- WHAT YOU ARE ASKED TO DO -
Reproduce every line of the material below verbatim, leaving out the pictures.

Collected data
§ §
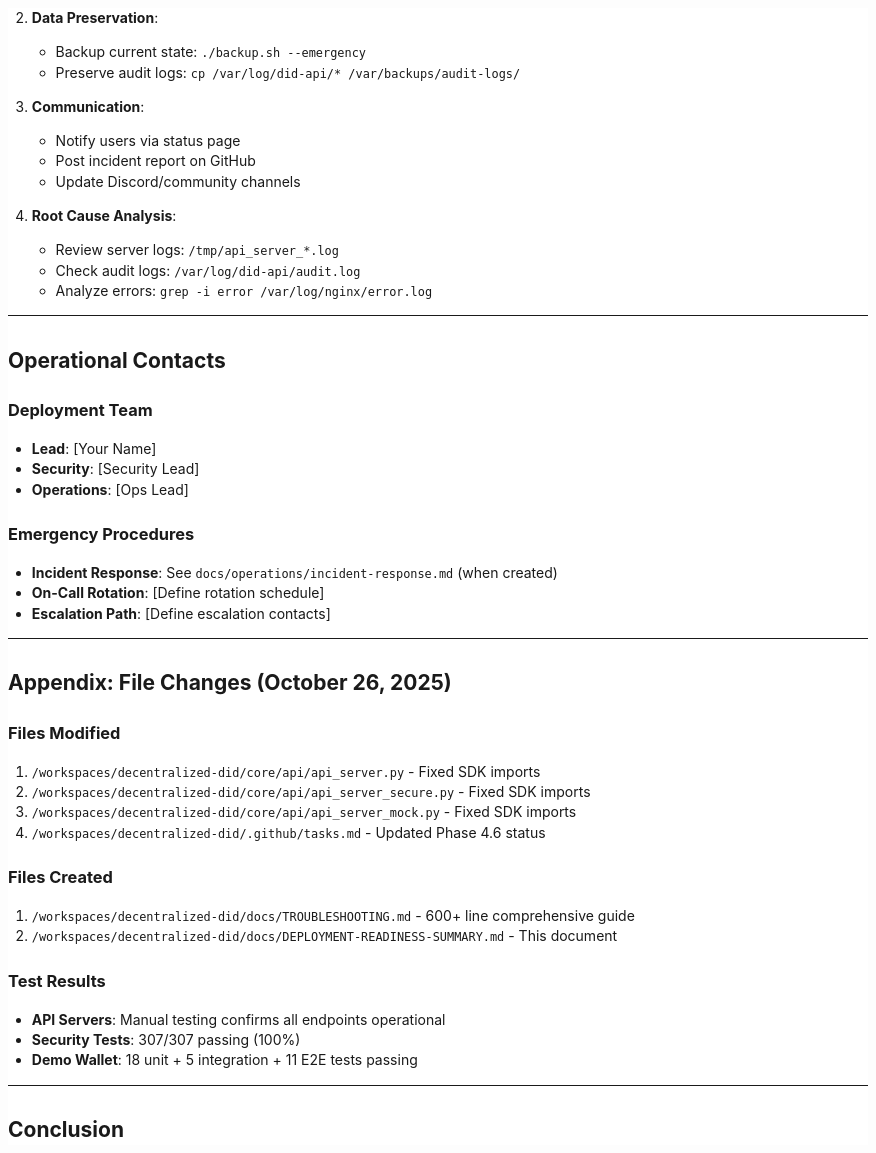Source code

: 2. **Data Preservation**:
   - Backup current state: `./backup.sh --emergency`
   - Preserve audit logs: `cp /var/log/did-api/* /var/backups/audit-logs/`

3. **Communication**:
   - Notify users via status page
   - Post incident report on GitHub
   - Update Discord/community channels

4. **Root Cause Analysis**:
   - Review server logs: `/tmp/api_server_*.log`
   - Check audit logs: `/var/log/did-api/audit.log`
   - Analyze errors: `grep -i error /var/log/nginx/error.log`

---

## Operational Contacts

### Deployment Team
- **Lead**: [Your Name]
- **Security**: [Security Lead]
- **Operations**: [Ops Lead]

### Emergency Procedures
- **Incident Response**: See `docs/operations/incident-response.md` (when created)
- **On-Call Rotation**: [Define rotation schedule]
- **Escalation Path**: [Define escalation contacts]

---

## Appendix: File Changes (October 26, 2025)

### Files Modified
1. `/workspaces/decentralized-did/core/api/api_server.py` - Fixed SDK imports
2. `/workspaces/decentralized-did/core/api/api_server_secure.py` - Fixed SDK imports
3. `/workspaces/decentralized-did/core/api/api_server_mock.py` - Fixed SDK imports
4. `/workspaces/decentralized-did/.github/tasks.md` - Updated Phase 4.6 status

### Files Created
1. `/workspaces/decentralized-did/docs/TROUBLESHOOTING.md` - 600+ line comprehensive guide
2. `/workspaces/decentralized-did/docs/DEPLOYMENT-READINESS-SUMMARY.md` - This document

### Test Results
- **API Servers**: Manual testing confirms all endpoints operational
- **Security Tests**: 307/307 passing (100%)
- **Demo Wallet**: 18 unit + 5 integration + 11 E2E tests passing

---

## Conclusion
§ §
- RESULT OF THE EXERCISE -
Source code

: 2. **Data Preservation**:
   - Backup current state: `./backup.sh --emergency`
   - Preserve audit logs: `cp /var/log/did-api/* /var/backups/audit-logs/`

3. **Communication**:
   - Notify users via status page
   - Post incident report on GitHub
   - Update Discord/community channels

4. **Root Cause Analysis**:
   - Review server logs: `/tmp/api_server_*.log`
   - Check audit logs: `/var/log/did-api/audit.log`
   - Analyze errors: `grep -i error /var/log/nginx/error.log`

---

## Operational Contacts

### Deployment Team
- **Lead**: [Your Name]
- **Security**: [Security Lead]
- **Operations**: [Ops Lead]

### Emergency Procedures
- **Incident Response**: See `docs/operations/incident-response.md` (when created)
- **On-Call Rotation**: [Define rotation schedule]
- **Escalation Path**: [Define escalation contacts]

---

## Appendix: File Changes (October 26, 2025)

### Files Modified
1. `/workspaces/decentralized-did/core/api/api_server.py` - Fixed SDK imports
2. `/workspaces/decentralized-did/core/api/api_server_secure.py` - Fixed SDK imports
3. `/workspaces/decentralized-did/core/api/api_server_mock.py` - Fixed SDK imports
4. `/workspaces/decentralized-did/.github/tasks.md` - Updated Phase 4.6 status

### Files Created
1. `/workspaces/decentralized-did/docs/TROUBLESHOOTING.md` - 600+ line comprehensive guide
2. `/workspaces/decentralized-did/docs/DEPLOYMENT-READINESS-SUMMARY.md` - This document

### Test Results
- **API Servers**: Manual testing confirms all endpoints operational
- **Security Tests**: 307/307 passing (100%)
- **Demo Wallet**: 18 unit + 5 integration + 11 E2E tests passing

---

## Conclusion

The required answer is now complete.